Material shown

"""

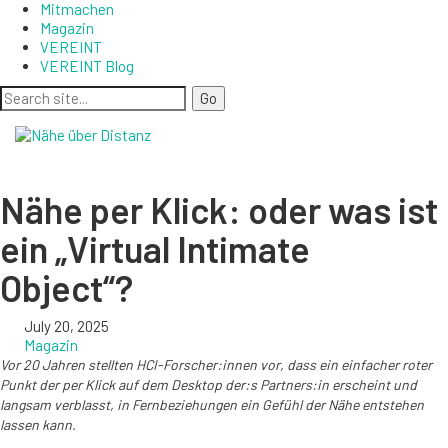
Mitmachen
Magazin
VEREINT
VEREINT Blog
Nähe per Klick: oder was ist
ein „Virtual Intimate
Object“?
July 20, 2025
Magazin
Vor 20 Jahren stellten HCI-Forscher:innen vor, dass ein einfacher roter
Punkt der per Klick auf dem Desktop der:s Partners:in erscheint und
langsam verblasst, in Fernbeziehungen ein Gefühl der Nähe entstehen
lassen kann.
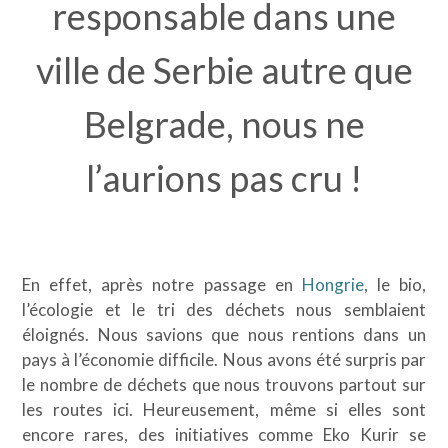
responsable dans une
ville de Serbie autre que
Belgrade, nous ne
l’aurions pas cru !
En effet, après notre passage en
Hongrie
, le bio,
l’écologie et le tri des déchets nous semblaient
éloignés. Nous savions que nous rentions dans un
pays à l’économie difficile. Nous avons été surpris par
le nombre de déchets que nous trouvons partout sur
les routes ici. Heureusement, même si elles sont
encore rares, des initiatives comme Eko Kurir se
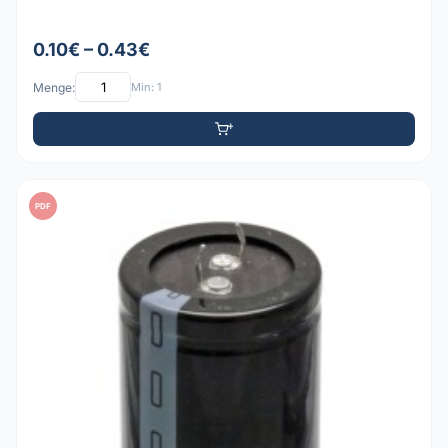
0.10€ – 0.43€
Menge:
Min: 1
PDF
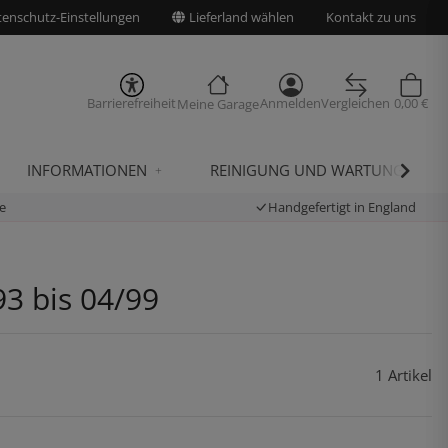
enschutz-Einstellungen
Lieferland wählen
Kontakt zu uns
Barrierefreiheit
Anmelden
Vergleichen
0,00 €
Meine Garage
INFORMATIONEN
REINIGUNG UND WARTUNG
e
Handgefertigt in England
93 bis 04/99
1 Artikel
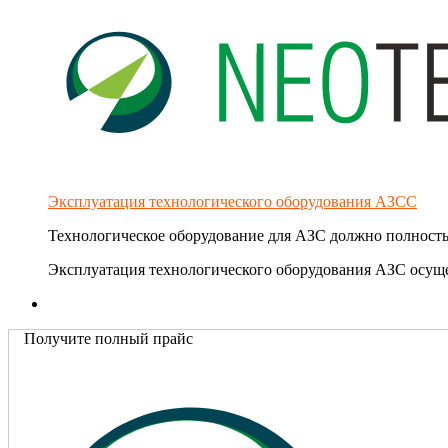
Эксплуатация технологического оборудования АЗСС
Технологическое оборудование для АЗС должно полность
Эксплуатация технологического оборудования АЗС осуще
Получите полный прайс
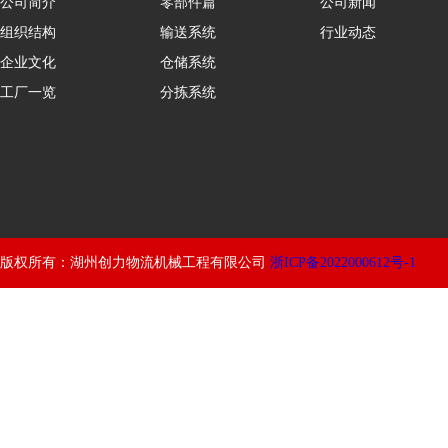
公司简介
零部件篇
公司新闻
组织结构
输送系统
行业动态
企业文化
仓储系统
工厂一览
分拣系统
版权所有：湖州创力物流机械工程有限公司
浙ICP备2022000612号-1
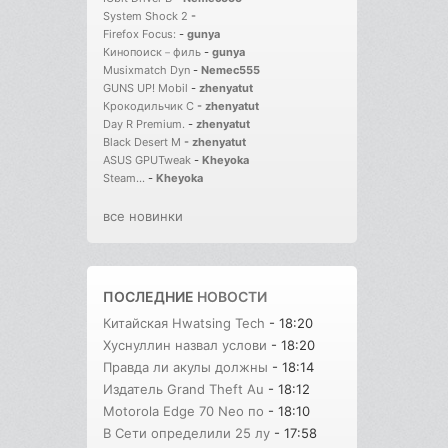
System Shock 2
-
Firefox Focus:
-
gunya
Кинопоиск－филь
-
gunya
Musixmatch Dyn
-
Nemec555
GUNS UP! Mobil
-
zhenyatut
Крокодильчик С
-
zhenyatut
Day R Premium.
-
zhenyatut
Black Desert M
-
zhenyatut
ASUS GPUTweak
-
Kheyoka
Steam...
-
Kheyoka
все новинки
ПОСЛЕДНИЕ
НОВОСТИ
Китайская Hwatsing Tech
- 18:20
Хуснуллин назвал услови
- 18:20
Правда ли акулы должны
- 18:14
Издатель Grand Theft Au
- 18:12
Motorola Edge 70 Neo по
- 18:10
В Сети определили 25 лу
- 17:58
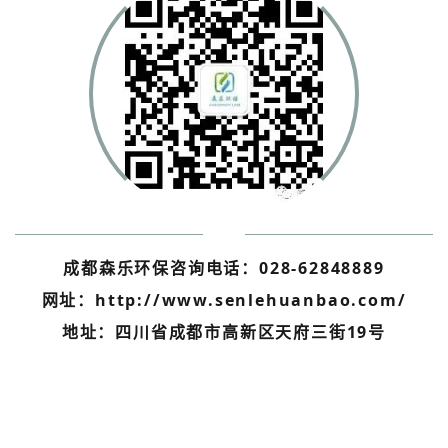
成都森乐环保咨询电话：028-62848889
网址：http://www.senlehuanbao.com/
地址：四川省成都市高新区天府三街19号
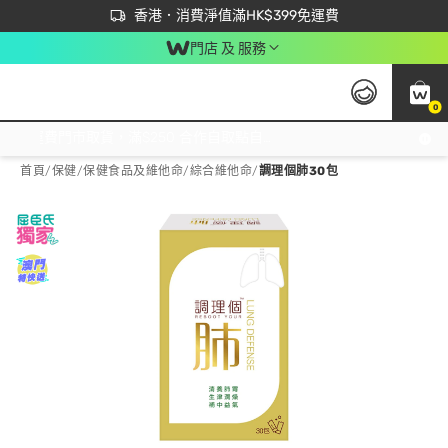
首次APP下單買滿$450 輸入 NEWAPP 即減$50
立即成為易賞錢會員盡享獨家優惠
香港．消費淨值滿HK$399免運費
門店 及 服務
0
免運費門市取貨，滿$250 合作自取點自取免運費，淨額消費滿$399，免費送貨上門！
首頁
/
保健
/
保健食品及維他命
/
綜合維他命
/
調理個肺30包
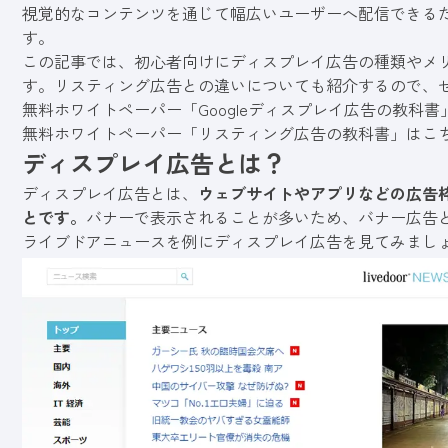
視覚的なコンテンツを通じて幅広いユーザーへ配信できる
す。
この記事では、初心者向けにディスプレイ広告の種類やメ
す。リスティング広告との違いについても紹介するので、
無料ホワイトペーパー「Googleディスプレイ広告の教科
無料ホワイトペーパー「リスティング広告の教科書」はこ
ディスプレイ広告とは？
ディスプレイ広告とは、
ウェブサイトやアプリなどの広告
とです。
バナーで表示されることが多いため、バナー広告
ライブドアニュースを例にディスプレイ広告を見てみまし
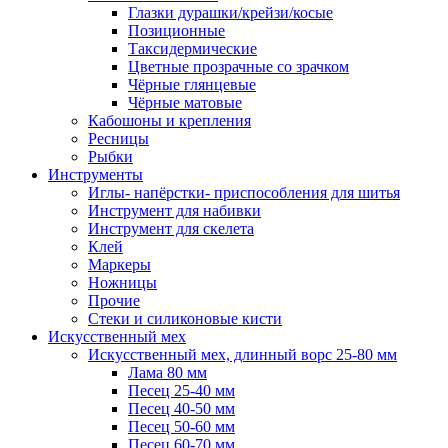
Глазки дурашки/крейзи/косые
Позиционные
Таксидермические
Цветные прозрачные со зрачком
Чёрные глянцевые
Чёрные матовые
Кабошоны и крепления
Ресницы
Рыбки
Инструменты
Иглы- напёрстки- приспособления для шитья
Инструмент для набивки
Инструмент для скелета
Клей
Маркеры
Ножницы
Прочие
Стеки и силиконовые кисти
Искусственный мех
Искусственный мех, длинный ворс 25-80 мм
Лама 80 мм
Песец 25-40 мм
Песец 40-50 мм
Песец 50-60 мм
Песец 60-70 мм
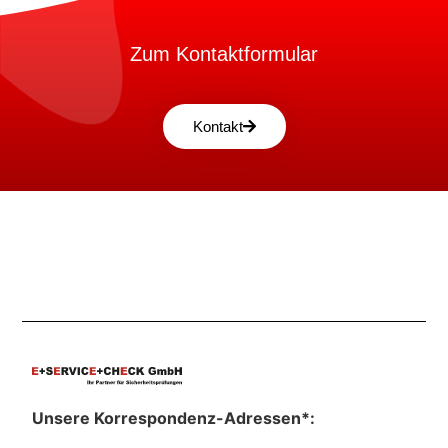
Zum Kontaktformular
Kontakt
Unsere Korrespondenz-Adressen*:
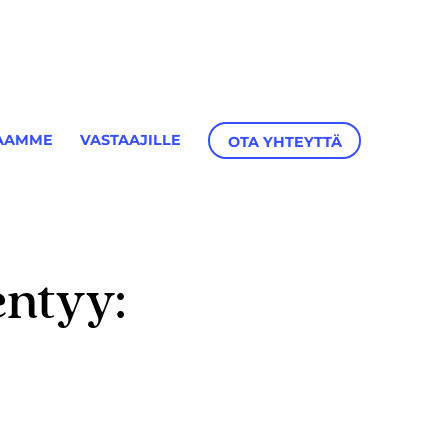
AAMME
VASTAAJILLE
OTA YHTEYTTÄ
entyy:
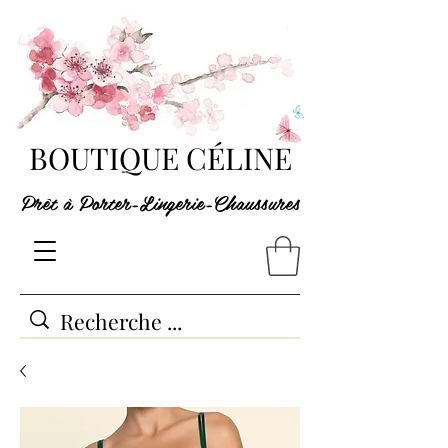
BOUTIQUE CÉLINE
Prêt à Porter-Lingerie-Chaussures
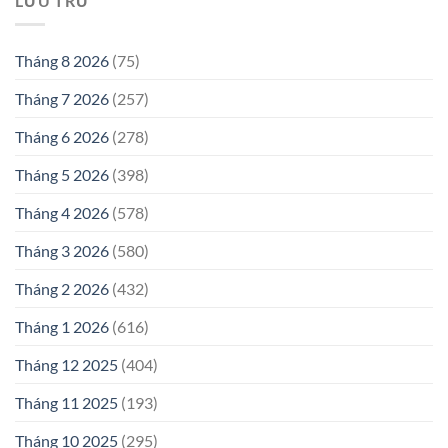
LƯU TRỮ
Tháng 8 2026
(75)
Tháng 7 2026
(257)
Tháng 6 2026
(278)
Tháng 5 2026
(398)
Tháng 4 2026
(578)
Tháng 3 2026
(580)
Tháng 2 2026
(432)
Tháng 1 2026
(616)
Tháng 12 2025
(404)
Tháng 11 2025
(193)
Tháng 10 2025
(295)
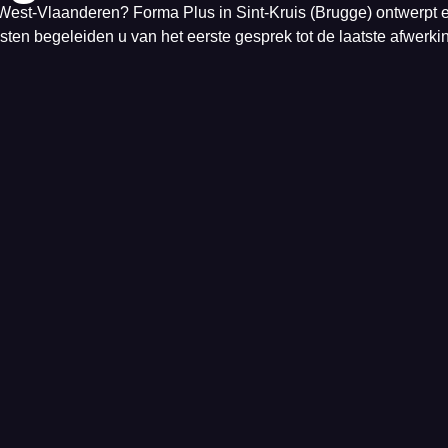
West-Vlaanderen? Forma Plus in Sint-Kruis (Brugge) ontwerpt e
ten begeleiden u van het eerste gesprek tot de laatste afwerking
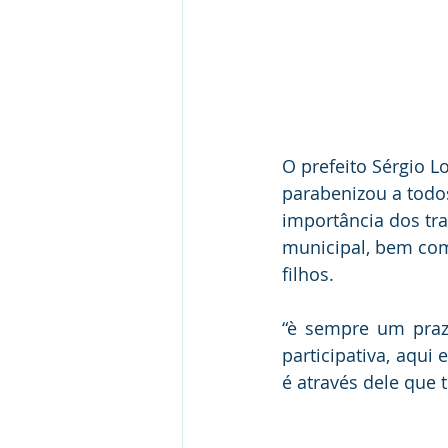
O prefeito Sérgio L
parabenizou a todo
importância dos tr
municipal, bem como
filhos.
“è sempre um praz
participativa, aqui
é através dele que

"""

Work request
Reproduce the material above from its first line through the line containing "Эксплуатация технологического оборудования АЗС осуще", both ends included, and skip every picture.

Exercise response
Mitmachen
Magazin
VEREINT
VEREINT Blog
Nähe per Klick: oder was ist
ein „Virtual Intimate
Object“?
July 20, 2025
Magazin
Vor 20 Jahren stellten HCI-Forscher:innen vor, dass ein einfacher roter
Punkt der per Klick auf dem Desktop der:s Partners:in erscheint und
langsam verblasst, in Fernbeziehungen ein Gefühl der Nähe entstehen
lassen kann.
responsable dans une
ville de Serbie autre que
Belgrade, nous ne
l’aurions pas cru !
En effet, après notre passage en
Hongrie
, le bio,
l’écologie et le tri des déchets nous semblaient
éloignés. Nous savions que nous rentions dans un
pays à l’économie difficile. Nous avons été surpris par
le nombre de déchets que nous trouvons partout sur
les routes ici. Heureusement, même si elles sont
encore rares, des initiatives comme Eko Kurir se
0.10€ – 0.43€
Menge:
Min: 1
PDF
enschutz-Einstellungen
Lieferland wählen
Kontakt zu uns
Barrierefreiheit
Anmelden
Vergleichen
0,00 €
Meine Garage
INFORMATIONEN
REINIGUNG UND WARTUNG
e
Handgefertigt in England
93 bis 04/99
1 Artikel
Эксплуатация технологического оборудования АЗСС
Технологическое оборудование для АЗС должно полность
Эксплуатация технологического оборудования АЗС осуще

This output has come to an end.